A Memetic Algorithm based PVT Variation-aware Robust Transistor Sizing Scheme for Power-Delay Optimal Digital Standard Cell Design

Higher yield, climbing transistor counts and shrinking dimensions of a single Integrated Circuit (IC) have always been the demands in the fabrication market. However, this increased complexity and miniaturization of transistors present a challenge, due to high critical process variations combined with a ubiquitous presence of temperature and supply voltage variations, to achieve the required specification bounds on the desired performance of the circuits.
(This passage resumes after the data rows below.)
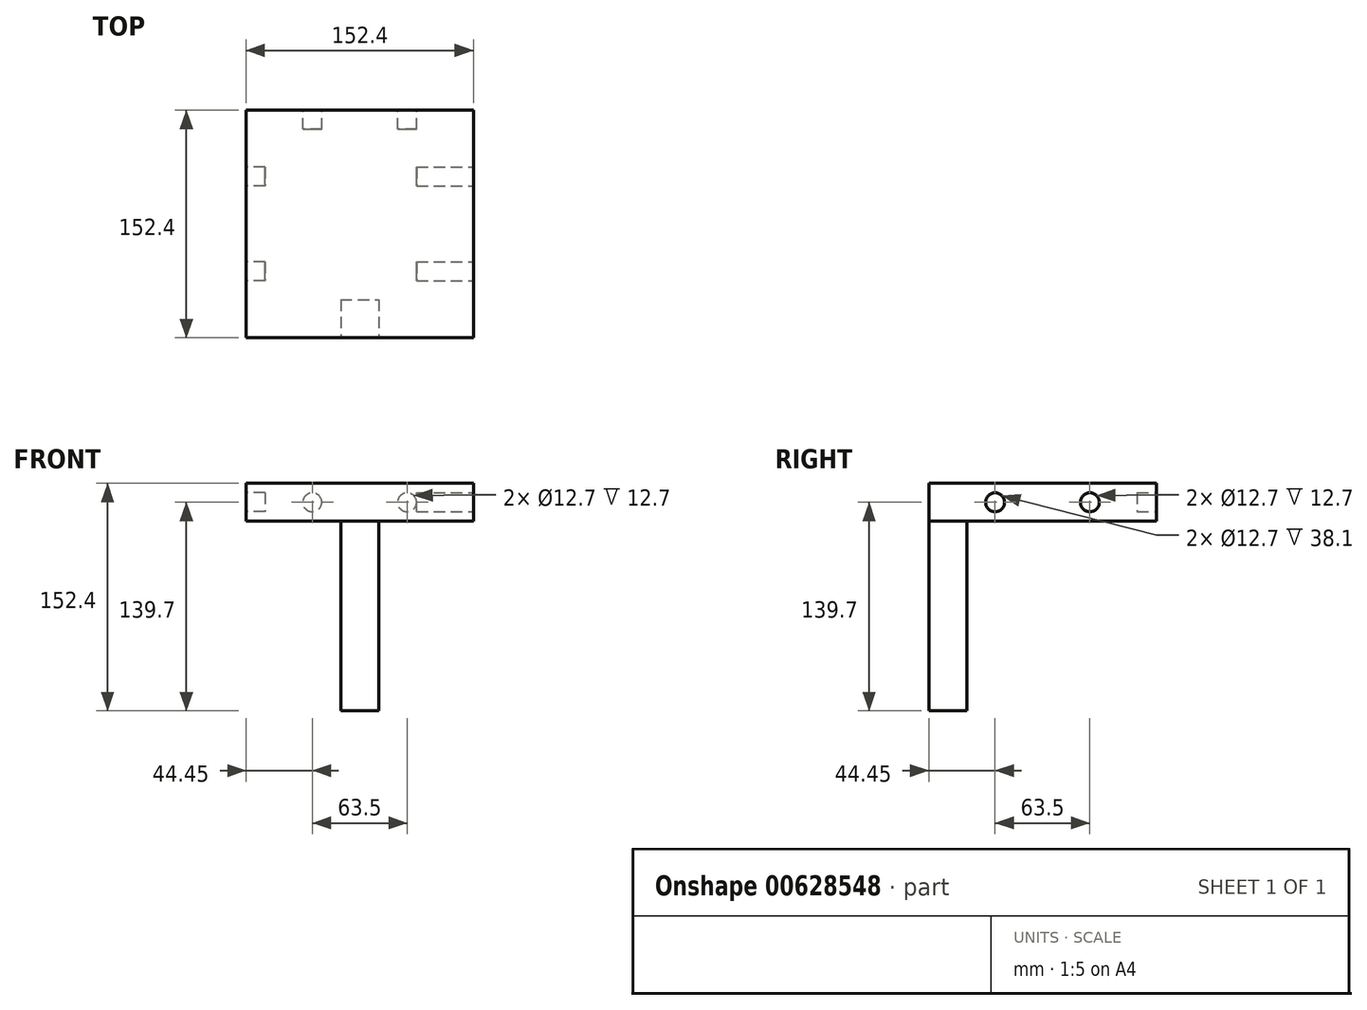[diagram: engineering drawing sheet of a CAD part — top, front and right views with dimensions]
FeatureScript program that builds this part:
annotation { "Feature Type Name" : "Feature", "Feature Type Description" : "" }
export const myFeature = defineFeature(function(context is Context, id is Id, definition is map)
    precondition{}
    {
        {
            var Q0;
            Q0=qCreatedBy(makeId("Front.planeOp"),FACE);
            var sketch = newSketch(context, id + "F0", { "sketchPlane" : qUnion([Q0])});
            skLineSegment(sketch, "E0.bottom", {"start": v(0, 0) * mm, "end": v(0, 0) * mm});
            skLineSegment(sketch, "E0.top", {"start": v(0, 0) * mm, "end": v(0, 0) * mm});
            skLineSegment(sketch, "E0.left", {"start": v(0, 0) * mm, "end": v(0, 0) * mm});
            skLineSegment(sketch, "E0.right", {"start": v(0, 0) * mm, "end": v(0, 0) * mm});
            skPoint(sketch, "E0.middle", {"position": v(0, 0) * mm});
            skLineSegment(sketch, "E1.bottom", {"start": v(-12.7, 76.2) * mm, "end": v(12.7, 76.2) * mm});
            skLineSegment(sketch, "E1.top", {"start": v(-12.7, -76.2) * mm, "end": v(12.7, -76.2) * mm});
            skLineSegment(sketch, "E1.left", {"start": v(-12.7, 50.8) * mm, "end": v(-12.7, -76.2) * mm});
            skLineSegment(sketch, "E1.right", {"start": v(12.7, 50.8) * mm, "end": v(12.7, -76.2) * mm});
            skLineSegment(sketch, "E2.bottom", {"start": v(-76.2, 76.2) * mm, "end": v(76.2, 76.2) * mm});
            skLineSegment(sketch, "E2.top", {"start": v(-76.2, 50.8) * mm, "end": v(76.2, 50.8) * mm});
            skLineSegment(sketch, "E2.left", {"start": v(-76.2, 76.2) * mm, "end": v(-76.2, 50.8) * mm});
            skLineSegment(sketch, "E2.right", {"start": v(76.2, 76.2) * mm, "end": v(76.2, 50.8) * mm});
            skSolve(sketch);
        }
        {
            var Q0;
            {var subQ4=sQuery(id+"F0.wireOp",EDGE,"E2.left");Q0=makeQuery(id+"F0.imprint","IMPRINT",FACE,{"disambiguationData":[TD([[makeQuery(id+"F0.imprint","IMPRINT",EDGE,{"derivedFrom":subQ4}),1.0]])]});}
            extrude(context, id + "F1", {"entities" : qUnion([Q0]), "oppositeDirection" : true, "depth" : 152.4 * mm, "offsetDistance" : 25.4 * mm});
        }
        {
            var Q0;
            Q0=makeQuery(id+"F0.imprint","IMPRINT",FACE,{"disambiguationData":[TD([[makeQuery(id+"F0.imprint","IMPRINT",EDGE,{"derivedFrom":sQuery(id+"F0.wireOp",EDGE,"E1.top")}),1.0]])]});
            extrude(context, id + "F2", {"entities" : qUnion([Q0]), "oppositeDirection" : true, "depth" : 25.4 * mm, "offsetDistance" : 25.4 * mm});
        }
        {
            var Q0;
            Q0=makeQuery(id+"F1.opExtrude","SWEPT_FACE",FACE,{"disambiguationData":[OSD([sQuery(id+"F0.wireOp",EDGE,"E2.left")])]});
            var sketch = newSketch(context, id + "F3", { "sketchPlane" : qUnion([Q0])});
            skCircle(sketch, "E3", {"center": v(-107.95, 63.5) * mm, "radius": 6.35 * mm});
            skPoint(sketch, "E3.centerSnap0", {"position": v(-152.4, 63.5) * mm});
            skCircle(sketch, "E4", {"center": v(-44.45, 63.5) * mm, "radius": 6.35 * mm});
            skSolve(sketch);
        }
        {
            var Q0;
            Q0=makeQuery(id+"F3.imprint","IMPRINT",FACE,{"disambiguationData":[TD([[makeQuery(id+"F3.imprint","IMPRINT",EDGE,{"derivedFrom":sQuery(id+"F3.wireOp",EDGE,"E3")}),1.0]])]});
            var Q1;
            Q1=makeQuery(id+"F3.imprint","IMPRINT",FACE,{"disambiguationData":[TD([[makeQuery(id+"F3.imprint","IMPRINT",EDGE,{"derivedFrom":sQuery(id+"F3.wireOp",EDGE,"E4")}),1.0]])]});
            var Q2;
            Q2=sQuery(id+"F3.wireOp",EDGE,"E3");
            extrude(context, id + "F4", {"entities" : qUnion([Q0, Q1]), "operationType" : NewBodyOperationType.REMOVE, "surfaceEntities" : qUnion([Q2]), "oppositeDirection" : true, "depth" : 12.7 * mm, "offsetDistance" : 25.4 * mm});
        }
        {
            var Q0;
            Q0=makeQuery(id+"F1.opExtrude","CAP_FACE",FACE,{"disambiguationData":[OSD([sQuery(id+"F0.wireOp",EDGE,"E2.bottom"),sQuery(id+"F0.wireOp",EDGE,"E2.top"),sQuery(id+"F0.wireOp",EDGE,"E2.left"),sQuery(id+"F0.wireOp",EDGE,"E2.right")])],"isStart":false});
            var sketch = newSketch(context, id + "F5", { "sketchPlane" : qUnion([Q0])});
            skCircle(sketch, "E5", {"center": v(-31.75, 63.5) * mm, "radius": 6.35 * mm});
            skPoint(sketch, "E5.centerSnap0", {"position": v(-76.2, 63.5) * mm});
            skCircle(sketch, "E6", {"center": v(31.75, 63.5) * mm, "radius": 6.35 * mm});
            skSolve(sketch);
        }
        {
            var Q0;
            Q0=makeQuery(id+"F5.imprint","IMPRINT",FACE,{"disambiguationData":[TD([[makeQuery(id+"F5.imprint","IMPRINT",EDGE,{"derivedFrom":sQuery(id+"F5.wireOp",EDGE,"E5")}),1.0]])]});
            var Q1;
            Q1=makeQuery(id+"F5.imprint","IMPRINT",FACE,{"disambiguationData":[TD([[makeQuery(id+"F5.imprint","IMPRINT",EDGE,{"derivedFrom":sQuery(id+"F5.wireOp",EDGE,"E6")}),1.0]])]});
            extrude(context, id + "F6", {"entities" : qUnion([Q0, Q1]), "operationType" : NewBodyOperationType.REMOVE, "oppositeDirection" : true, "depth" : 12.7 * mm, "offsetDistance" : 25.4 * mm});
        }
        {
            var Q0;
            Q0=makeQuery(id+"F1.opExtrude","SWEPT_FACE",FACE,{"disambiguationData":[OSD([sQuery(id+"F0.wireOp",EDGE,"E2.right")])]});
            var sketch = newSketch(context, id + "F7", { "sketchPlane" : qUnion([Q0])});
            skCircle(sketch, "E7", {"center": v(44.45, 63.5) * mm, "radius": 6.35 * mm});
            skPoint(sketch, "E7.centerSnap0", {"position": v(0, 63.5) * mm});
            skCircle(sketch, "E8", {"center": v(107.95, 63.5) * mm, "radius": 6.35 * mm});
            skSolve(sketch);
        }
        {
            var Q0;
            Q0=makeQuery(id+"F7.imprint","IMPRINT",FACE,{"disambiguationData":[TD([[makeQuery(id+"F7.imprint","IMPRINT",EDGE,{"derivedFrom":sQuery(id+"F7.wireOp",EDGE,"E7")}),1.0]])]});
            var Q1;
            Q1=makeQuery(id+"F7.imprint","IMPRINT",FACE,{"disambiguationData":[TD([[makeQuery(id+"F7.imprint","IMPRINT",EDGE,{"derivedFrom":sQuery(id+"F7.wireOp",EDGE,"E8")}),1.0]])]});
            extrude(context, id + "F8", {"entities" : qUnion([Q0, Q1]), "operationType" : NewBodyOperationType.REMOVE, "oppositeDirection" : true, "depth" : 38.1 * mm, "offsetDistance" : 25.4 * mm});
        }
    });
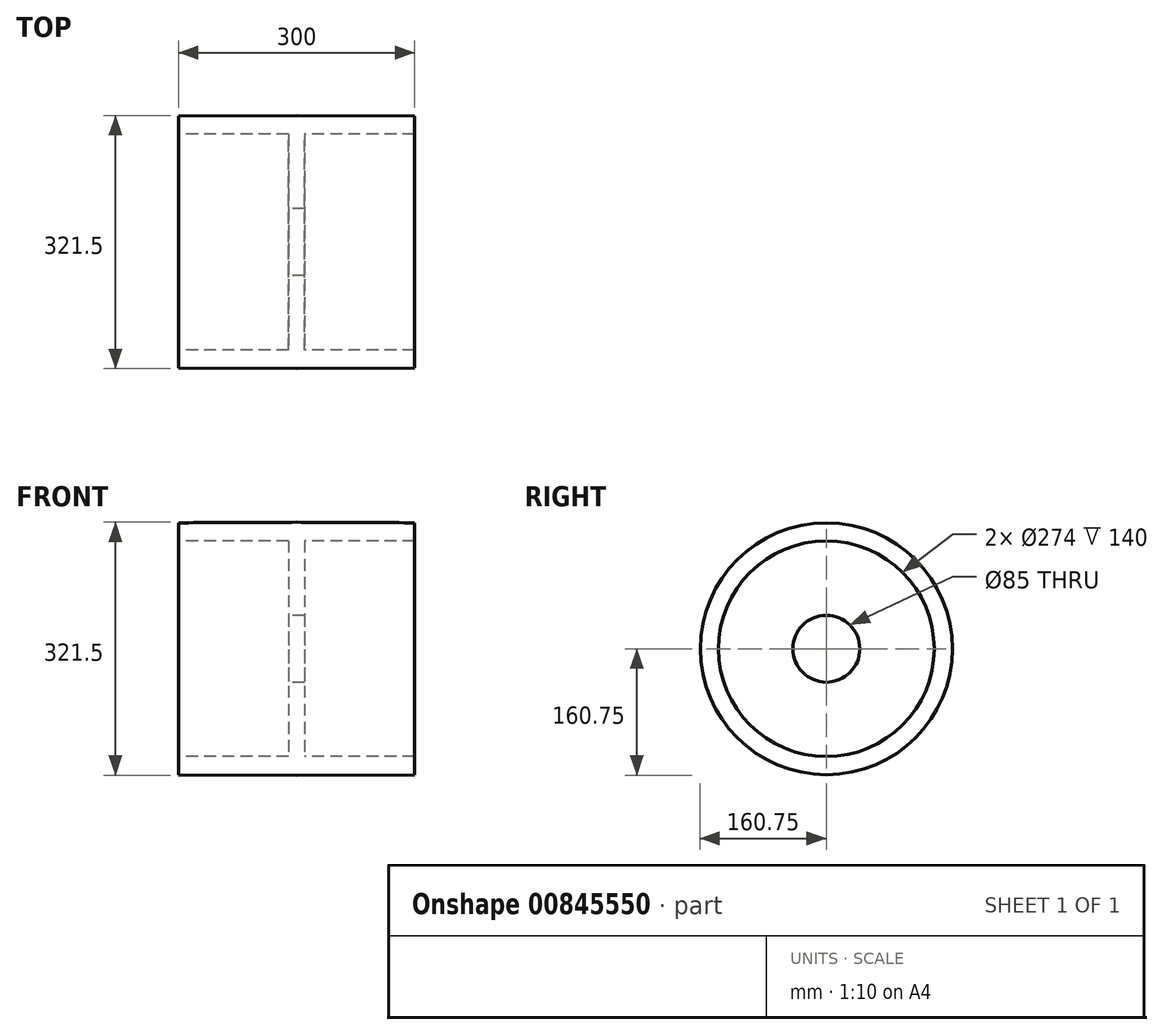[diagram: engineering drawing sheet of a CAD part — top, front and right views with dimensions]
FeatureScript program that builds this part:
annotation { "Feature Type Name" : "Feature", "Feature Type Description" : "" }
export const myFeature = defineFeature(function(context is Context, id is Id, definition is map)
    precondition{}
    {
        {
            var Q0;
            Q0=qCreatedBy(makeId("Front.planeOp"),FACE);
            var sketch = newSketch(context, id + "F0", { "sketchPlane" : qUnion([Q0])});
            skLineSegment(sketch, "E0", {"start": v(-150, 137) * mm, "end": v(150, 137) * mm});
            skLineSegment(sketch, "E1", {"start": v(-150, 137) * mm, "end": v(-150, 160) * mm});
            skLineSegment(sketch, "E2", {"start": v(150, 137) * mm, "end": v(150, 160) * mm});
            skLineSegment(sketch, "E3", {"start": v(-40.63, 213.06) * mm, "end": v(59.37, 213.06) * mm});
            skLineSegment(sketch, "E4", {"start": v(59.37, 213.06) * mm, "end": v(59.37, 233.06) * mm});
            skLineSegment(sketch, "E5", {"start": v(-40.63, 213.06) * mm, "end": v(-40.63, 233.56) * mm});
            skLineSegment(sketch, "E6", {"start": v(-40.63, 233.56) * mm, "end": v(59.37, 233.06) * mm});
            skLineSegment(sketch, "E7", {"start": v(-10, 137) * mm, "end": v(-10, 42.5) * mm});
            skLineSegment(sketch, "E8", {"start": v(10, 137) * mm, "end": v(10, 42.5) * mm});
            skLineSegment(sketch, "E9", {"start": v(-150, 0) * mm, "end": v(150, 0) * mm});
            skLineSegment(sketch, "E10", {"start": v(-10, 42.5) * mm, "end": v(10, 42.5) * mm});
            skPoint(sketch, "E11", {"position": v(0, 160.75) * mm});
            skPoint(sketch, "E11.positionSnap0", {"position": v(0, 137) * mm});
            skLineSegment(sketch, "E12", {"start": v(-150, 160) * mm, "end": v(0, 160.75) * mm});
            skLineSegment(sketch, "E13", {"start": v(150, 160) * mm, "end": v(0, 160.75) * mm});
            skSolve(sketch);
        }
        {
            var Q0;
            Q0=makeQuery(id+"F0.imprint","IMPRINT",FACE,{"disambiguationData":[TD([[makeQuery(id+"F0.imprint","IMPRINT",EDGE,{"derivedFrom":sQuery(id+"F0.wireOp",EDGE,"E0")}),1.0]])]});
            var Q1;
            {var subQ0=sQuery(id+"F0.wireOp",EDGE,"E7");Q1=makeQuery(id+"F0.imprint","IMPRINT",FACE,{"disambiguationData":[TD([[makeQuery(id+"F0.imprint","IMPRINT",EDGE,{"derivedFrom":subQ0}),1.0]])]});}
            var Q2;
            Q2=sQuery(id+"F0.wireOp",EDGE,"E9");
            revolve(context, id + "F1", {"surfaceOperationType" : NewSurfaceOperationType.NEW, "entities" : qUnion([Q0, Q1]), "axis" : qUnion([Q2]), "revolveType" : RevolveType.FULL});
        }
    });
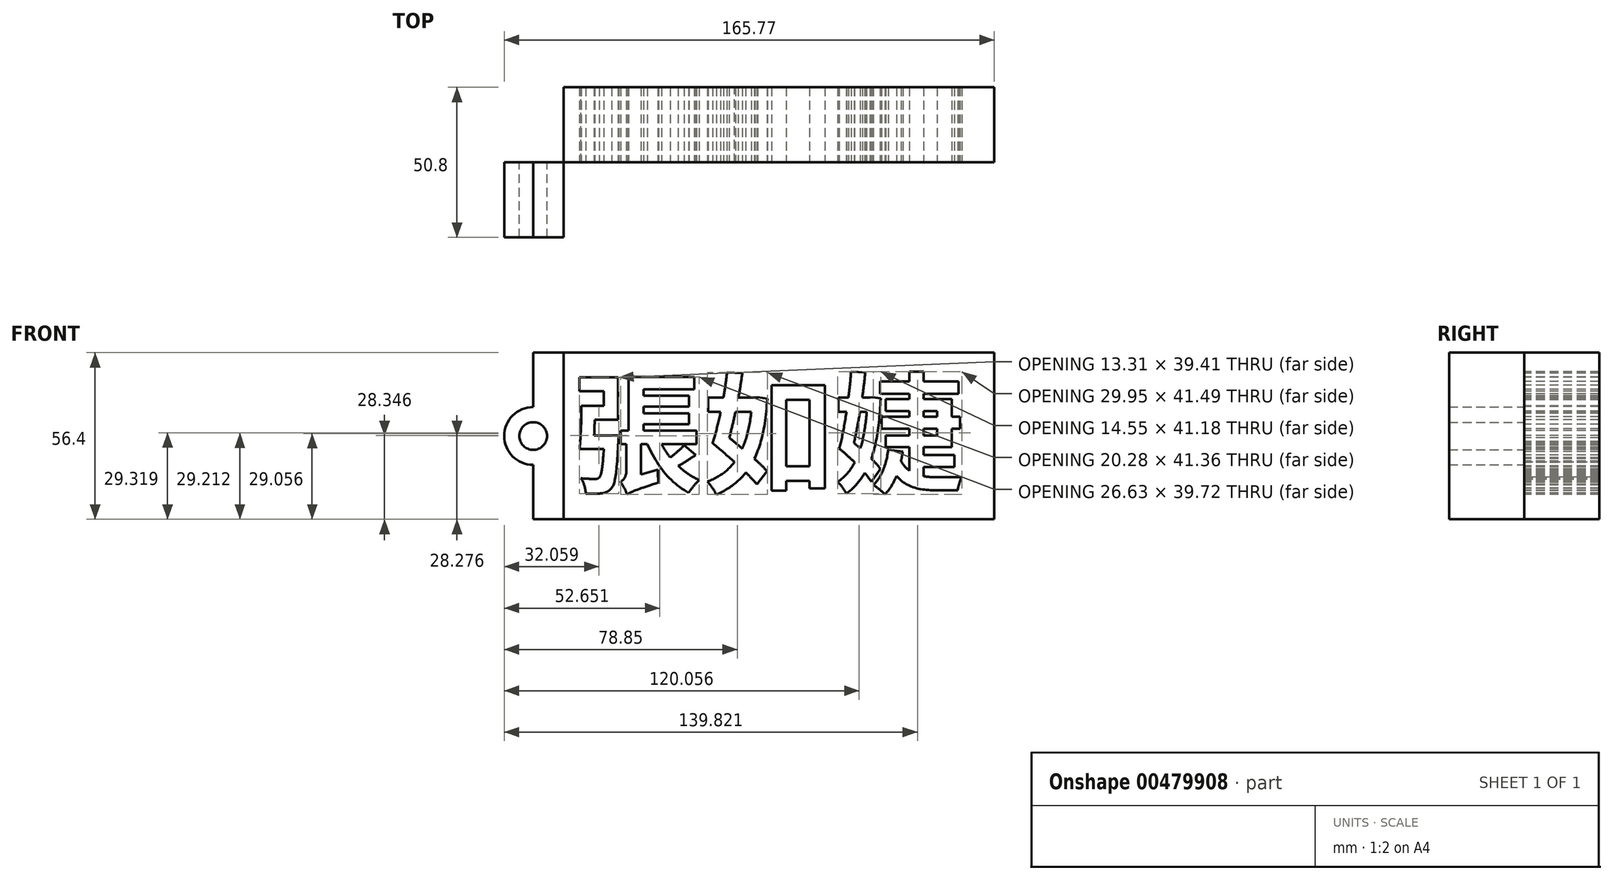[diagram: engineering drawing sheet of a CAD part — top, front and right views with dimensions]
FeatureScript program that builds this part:
annotation { "Feature Type Name" : "Feature", "Feature Type Description" : "" }
export const myFeature = defineFeature(function(context is Context, id is Id, definition is map)
    precondition{}
    {
        {
            var Q0;
            Q0=qCreatedBy(makeId("Front.planeOp"),FACE);
            var sketch = newSketch(context, id + "F0", { "sketchPlane" : qUnion([Q0])});
            skLineSegment(sketch, "E0.bottom", {"start": v(72.81, -28.2) * mm, "end": v(-72.81, -28.2) * mm});
            skLineSegment(sketch, "E0.top", {"start": v(72.81, 28.2) * mm, "end": v(-72.81, 28.2) * mm});
            skLineSegment(sketch, "E0.left", {"start": v(72.81, -28.2) * mm, "end": v(72.81, 28.2) * mm});
            skLineSegment(sketch, "E0.right", {"start": v(-72.81, -28.2) * mm, "end": v(-72.81, 28.2) * mm});
            skPoint(sketch, "E0.middle", {"position": v(0, 0) * mm});
            skSolve(sketch);
        }
        {
            var Q0;
            Q0 = qSketchRegion(id + "F0", true);
            extrude(context, id + "F1", {"entities" : qUnion([Q0]), "depth" : 25.4 * mm});
        }
        {
            var Q0;
            Q0=makeQuery(id+"F1.opExtrude","CAP_FACE",FACE,{"disambiguationData":[OSD([sQuery(id+"F0.wireOp",EDGE,"E0.bottom"),sQuery(id+"F0.wireOp",EDGE,"E0.top"),sQuery(id+"F0.wireOp",EDGE,"E0.left"),sQuery(id+"F0.wireOp",EDGE,"E0.right")])],"isStart":false});
            var sketch = newSketch(context, id + "F2", { "sketchPlane" : qUnion([Q0])});
            skText(sketch, "E1", { "text": "張如婕", "fontName": "NotoSansCJKsc-Bold.otf"});
            const initialGuessF2  = {"E1": [-0.07022, -0.01583, 1, 0, 0.03195]};
            skSetInitialGuess(sketch, initialGuessF2);
            skSolve(sketch);
        }
        {
            var Q0;
            Q0 = qSketchRegion(id + "F2", true);
            extrude(context, id + "F3", {"entities" : qUnion([Q0]), "operationType" : NewBodyOperationType.REMOVE, "oppositeDirection" : true, "depth" : 25.4 * mm});
        }
        {
            var Q0;
            {var subQ0=sQuery(id+"F0.wireOp",EDGE,"E0.top");var subQ1=sQuery(id+"F0.wireOp",EDGE,"E0.right");var subQ2=sQuery(id+"F0.wireOp",EDGE,"E0.bottom");var subQ3=sQuery(id+"F0.wireOp",EDGE,"E0.left");Q0=makeQuery(id+"F3.boolean.opBoolean","SPLIT",FACE,{"disambiguationData":[TD([makeQuery(id+"F1.opExtrude","SWEPT_FACE",FACE,{"disambiguationData":[OSD([subQ2])]})])],"derivedFrom":makeQuery(id+"F1.opExtrude","CAP_FACE",FACE,{"disambiguationData":[OSD([subQ2,subQ0,subQ3,subQ1])],"isStart":false})});}
            var sketch = newSketch(context, id + "F4", { "sketchPlane" : qUnion([Q0])});
            skLineSegment(sketch, "E2.bottom", {"start": v(-72.81, 28.2) * mm, "end": v(-83.18, 28.2) * mm});
            skLineSegment(sketch, "E2.top", {"start": v(-72.81, -28.2) * mm, "end": v(-83.18, -28.2) * mm});
            skLineSegment(sketch, "E2.left", {"start": v(-72.81, 28.2) * mm, "end": v(-72.81, -28.2) * mm});
            skLineSegment(sketch, "E2.right", {"start": v(-83.18, 28.2) * mm, "end": v(-83.18, -28.2) * mm});
            skCircle(sketch, "E3", {"center": v(-83.18, 0) * mm, "radius": 9.79 * mm});
            skCircle(sketch, "E4", {"center": v(-83.18, 0) * mm, "radius": 4.69 * mm});
            skSolve(sketch);
        }
        {
            var Q0;
            Q0 = qSketchRegion(id + "F4", true);
            extrude(context, id + "F5", {"entities" : qUnion([Q0]), "depth" : 25.4 * mm});
        }
        {
            var Q0;
            Q0 = qSketchRegion(id + "F4", true);
            extrude(context, id + "F6", {"entities" : qUnion([Q0]), "operationType" : NewBodyOperationType.ADD, "depth" : 25.4 * mm});
        }
    });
Since optimization has become a very crucial task in IC design, the paper presents an efficient transistor sizing based optimization technique of the CMOS circuits to achieve low power, high performance and high yield design goals. The proposed memetic algorithm judiciously utilizes a threshold based local search procedure to improve convergence in its inherent genetic nature. The algorithm optimizes with the effect of temperature [-55 to 125]degrees C and supply voltage +/- 10% variations and in addition a number of statistically sampled sets generated as Gaussian, Latin Hypercube and Correlation Screened schemes of process variations. The proposed technique is applicable to any technology node and has been tested over several standard single-stage and some complex multi-stage digital circuits designed using a Multi-Gate high-K dielectric (MGK) 22nm CMOS model. The reduction in leakage power with propagation delay goes as high as 53% with 9% respectively, as observed across the various digital circuits.